Microsharp on a roll

Printing-style technology means precision micro-structured optical film can for the first time be developed in the UK. Siobhan Wagner reports.

A UK company has recently installed a machine that is able to manufacture precision micro-structured optical film in a continuous roll-to-roll 'printing' process.



Microsharp

claims that its optical film unit in Oxfordshire has capabilities that are unique in Europe.



The company's marketing business development director David Brogden said Microsharp is now working on developing, among other products, films for light-emitting polymers, lightweight Fresnel lens structures for solar concentrators and nanostructured self-cleaning films.



'Previously, if companies had required circuit-structured films to be developed, they would have had difficulty doing that in Europe because most of it is mass produced in Asia,' he said.



Brogden said that unlike the large machines in Asia, Microsharp's is relatively small and flexible, which means it can work with specialist companies in industries such as aerospace on developing specific structures required for a variety of applications.



'It can produce structures with depths of between two and 75 microns on substrates with a thickness of between 25 and 250 microns at a speed of 15m/min,' he said.



He said as soon as a polymer film enters the machine it is coated with one of Microsharp's special UV curable lacquers. The base film and lacquer are compressed against a precision-structured moulding drum and a high-intensity UV light cures the material while still in contact with the roller mould. The film, with the now structured polymer on its surface, then peels off the drum and is collected, or laminated with a protective film.

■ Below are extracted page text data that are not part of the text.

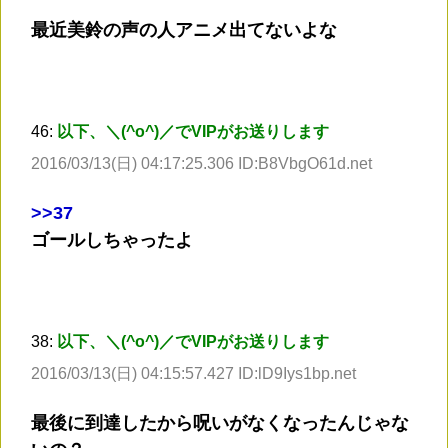
最近美鈴の声の人アニメ出てないよな
46:
以下、＼(^o^)／でVIPがお送りします
2016/03/13(日) 04:17:25.306 ID:B8VbgO61d.net
>
>37
ゴールしちゃったよ
38:
以下、＼(^o^)／でVIPがお送りします
2016/03/13(日) 04:15:57.427 ID:lD9Iys1bp.net
最後に到達したから呪いがなくなったんじゃな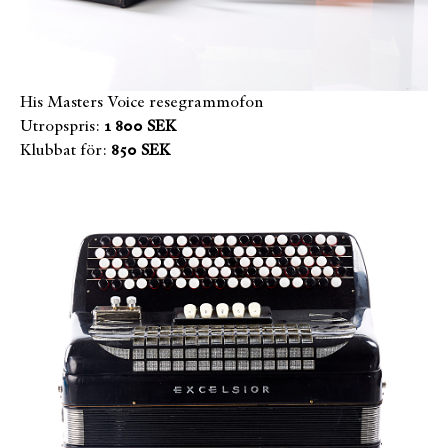
His Masters Voice resegrammofon
Utropspris:
1 800 SEK
Klubbat för:
850 SEK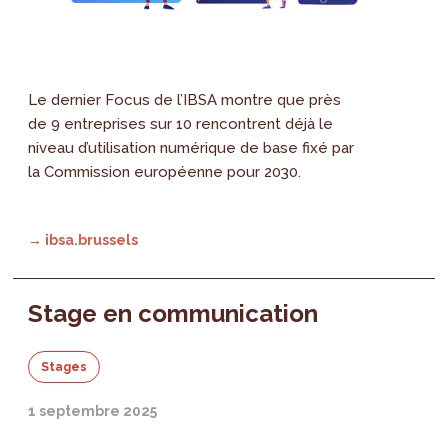
Le dernier Focus de l’IBSA montre que près
de 9 entreprises sur 10 rencontrent déjà le
niveau d’utilisation numérique de base fixé par
la Commission européenne pour 2030.
→ ibsa.brussels
Stage en communication
Stages
1 septembre 2025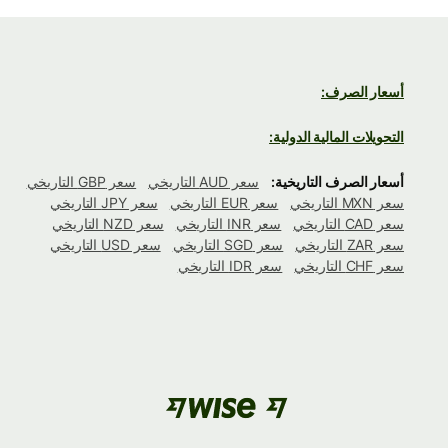
أسعار الصرف:
التحويلات المالية الدولية:
أسعار الصرف التاريخية:
سعر AUD التاريخي
سعر GBP التاريخي
سعر MXN التاريخي
سعر EUR التاريخي
سعر JPY التاريخي
سعر CAD التاريخي
سعر INR التاريخي
سعر NZD التاريخي
سعر ZAR التاريخي
سعر SGD التاريخي
سعر USD التاريخي
سعر CHF التاريخي
سعر IDR التاريخي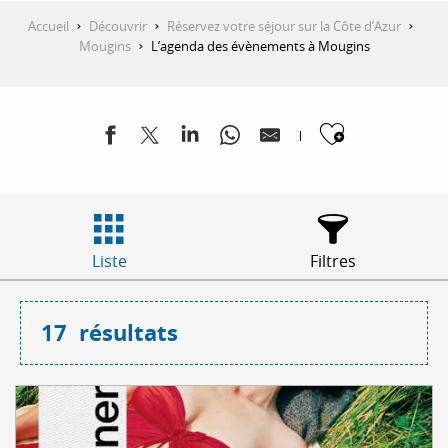
Accueil
Découvrir
Réservez votre séjour sur la Côte d’Azur
Mougins
L’agenda des évènements à Mougins
Ajouter
Liste
Filtres
17
résultats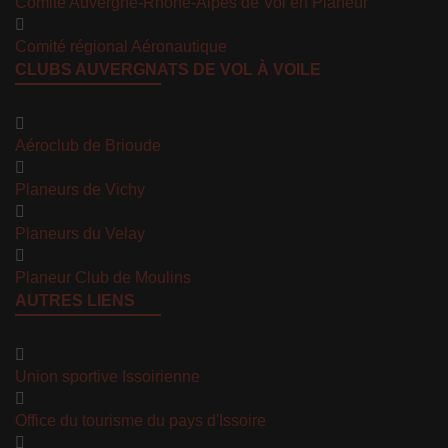
Comité Auvergne-Rhône-Alpes de Vol en Planeur
Comité régional Aéronautique
CLUBS AUVERGNATS DE VOL À VOILE
Aéroclub de Brioude
Planeurs de Vichy
Planeurs du Velay
Planeur Club de Moulins
AUTRES LIENS
Union sportive Issoirienne
Office du tourisme du pays d'Issoire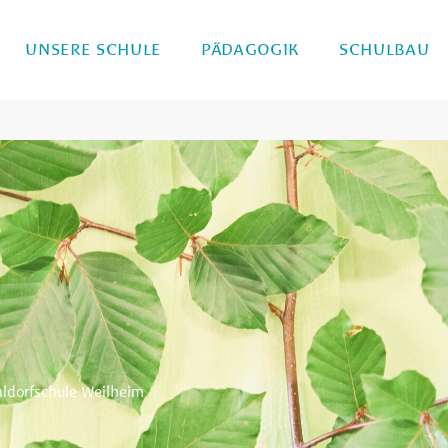
UNSERE SCHULE
PÄDAGOGIK
SCHULBAU
ldorfschule Weilheim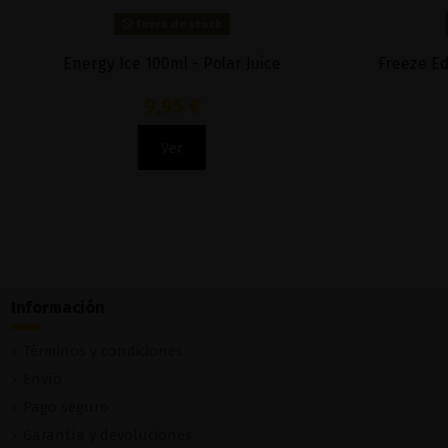
Fuera de stock
st 100ml -
Lyche Lemonade 100ml - Fizzy Juice
16,90 €
Ver
Información
Términos y condiciones
Envío
Pago seguro
Garantía y devoluciones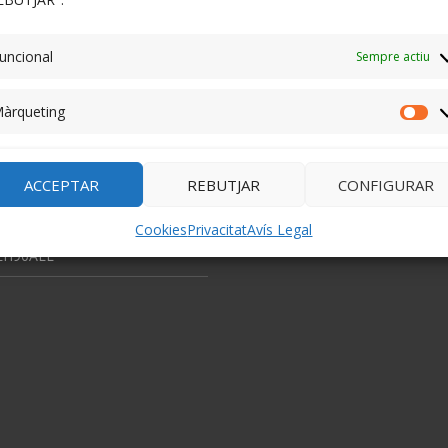
dio! Visca els Països Catalans!
admin
en
La ROE: què és i com 
 2026
mesura.
uncional
Sempre actiu
an, 2026
admin
en
EA3EM SK
àrqueting
ntitats de La Llagosta 2026
admin
en
EA3EM SK
Mà
ap a on va l’univers? Origen,
ACCEPTAR
REBUTJAR
CONFIGURAR
 final del cosmos.
Cookies
Privacitat
Avís Legal
0 anys de l’Ajuntament de La
 EH90ALL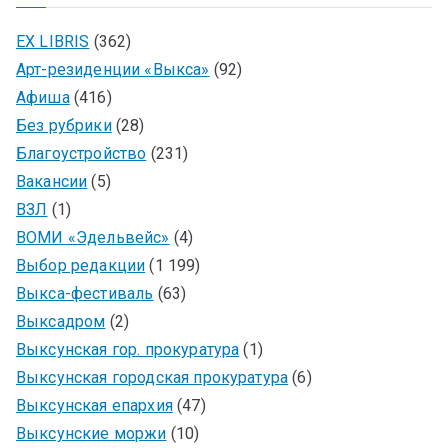
EX LIBRIS
(362)
Арт-резиденции «Выкса»
(92)
Афиша
(416)
Без рубрики
(28)
Благоустройство
(231)
Вакансии
(5)
ВЗЛ
(1)
ВОМИ «Эдельвейс»
(4)
Выбор редакции
(1 199)
Выкса-фестиваль
(63)
Выксадром
(2)
Выксунская гор. прокуратура
(1)
Выксунская городская прокуратура
(6)
Выксунская епархия
(47)
Выксунские моржи
(10)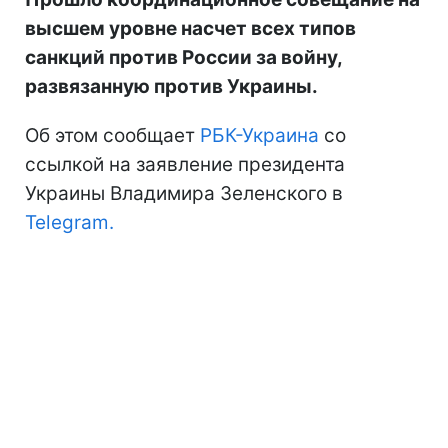
высшем уровне насчет всех типов
санкций против России за войну,
развязанную против Украины.
Об этом сообщает
РБК-Украина
со
ссылкой на заявление президента
Украины Владимира Зеленского в
Telegram.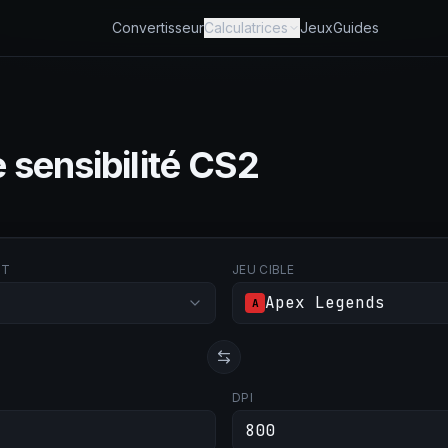
Convertisseur
Calculatrices
Jeux
Guides
 sensibilité CS2
RT
JEU CIBLE
Apex Legends
A
DPI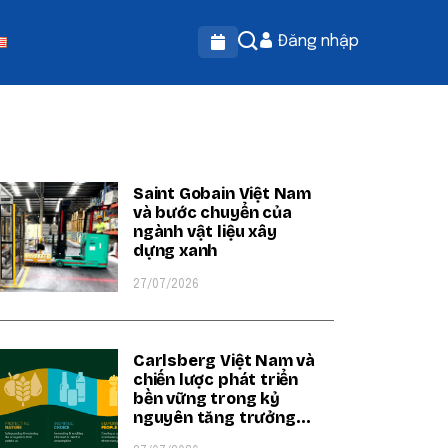
Đăng nhập
OPULAR ON BEATRIX
Saint Gobain Việt Nam
và bước chuyển của
ngành vật liệu xây
dựng xanh
27/07/2026
Carlsberg Việt Nam và
chiến lược phát triển
bền vững trong kỷ
nguyên tăng trưởng
xanh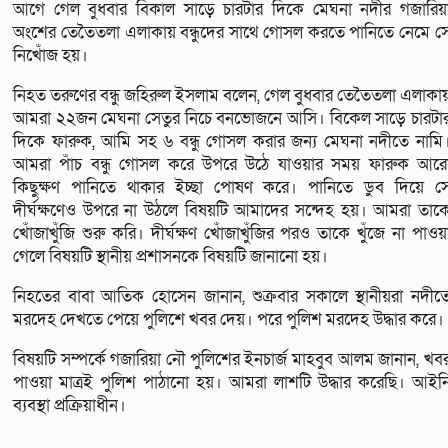
আগে গেল বুধবার বিকাল সাড়ে চারটার দিকে মেঘনা নদীর গজারিয়
অংশের তেতৈতলা এলাকায় বন্ধুদের সাথে গোসল করতে পানিতে নেমে স
নিখোঁজ হয়।
নিহত তরুণের বন্ধু জহিরুল ইসলাম বলেন, গেল বুধবার তেতৈতলা এলাকা
আমরা ২২জন মেঘনা সেতুর নিচে বনভোজনে আসি। বিকেল সাড়ে চারটা
দিকে ফারুক, আমি সহ ৬ বন্ধু গোসল করার জন্য মেঘনা নদীতে নামি
আমরা পাঁচ বন্ধু গোসল করে উপরে উঠে যাওয়ার সময় ফারুক আর
কিছুক্ষণ পানিতে থাকার ইচ্ছা পোষণ করে। পানিতে ডুব দিয়ে স
দীর্ঘক্ষণেও উপরে না উঠলে বিষয়টি আমাদের সন্দেহ হয়। আমরা তাক
খোঁজাখুঁজি শুরু করি। দীর্ঘক্ষণ খোঁজাখুঁজির পরও তাকে খুঁজে না পাওয়
গেলে বিষয়টি স্থানীয় প্রশাসনকে বিষয়টি জানানো হয়।
নিহতের বাবা আতিক হোসেন জানান, শুক্রবার সকা‌লে স্থানীয়রা নদী‌ত
মর‌দেহ‌ দেখ‌তে পে‌য়ে পু‌লি‌শে খবর দেয়। প‌রে পু‌লিশ মর‌দেহ উদ্ধার ক‌রে।
বিষয়টি সম্পর্কে গজারিয়া নৌ পুলিশের ইনচার্জ মাহবুব আলম জানান, খব
পাওয়া মাত্রই পুলিশ পাঠানো হয়। আমরা লাশটি উদ্ধার করেছি। আইন
ব্যবস্থা প্রক্রিয়াধীন।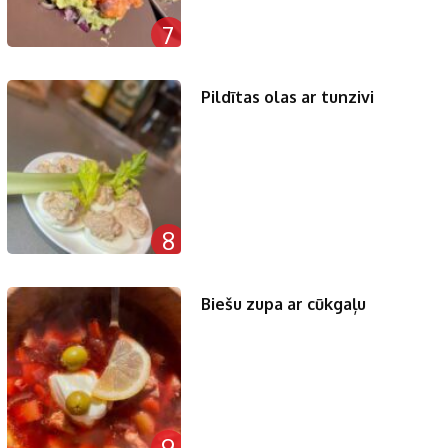
7
Pildītas olas ar tunzivi
8
Biešu zupa ar cūkgaļu
9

'It's like conventional printing — but it lays a 3D structure on the film,' said Brogden.



Microsharp is working with partners to improve its technology. One collaboration with David Robertson, a researcher at

Durham University

, has resulted in a patented mould cutting technology that leads to more precise reproduction of opital facets. Called INADIT (Include Angle Diamond Turning) this process will be used initially in the development of thin-film Fresnel lenses for solar concentrators, devices used to optimise the efficiency of solar power. The concentrators use Fresnel lenses to take a large area of sunlight and direct it towards a solar cell by bending the rays of light and focusing them.



Brogden said his company received funding from the

Carbon Trust

. 'The Carbon Trust agreed with us that there is a market for a much cheaper and much lighter concentrator device in the fast-growing solar business,' he said.



The next big step for Microsharp's manufacturing technology will be adding the capability to produce its own metal drums for moulding the polymer films. The production of these is now outsourced to another company.



Brogden said Microsharp is working with the Integrated Knowledge Centre in Ultra Precision and Structured Surfaces, at the

Optic Technium

in North Wales, to commission a new drum cutting machine.



This machine will use a diamond cutting tool to etch grooves on the drums in a highly controlled manner. These grooves act as a template.



Brogden said Microsharp has been working on the drum-cutting machine for two years and it will be ready for use within a few months.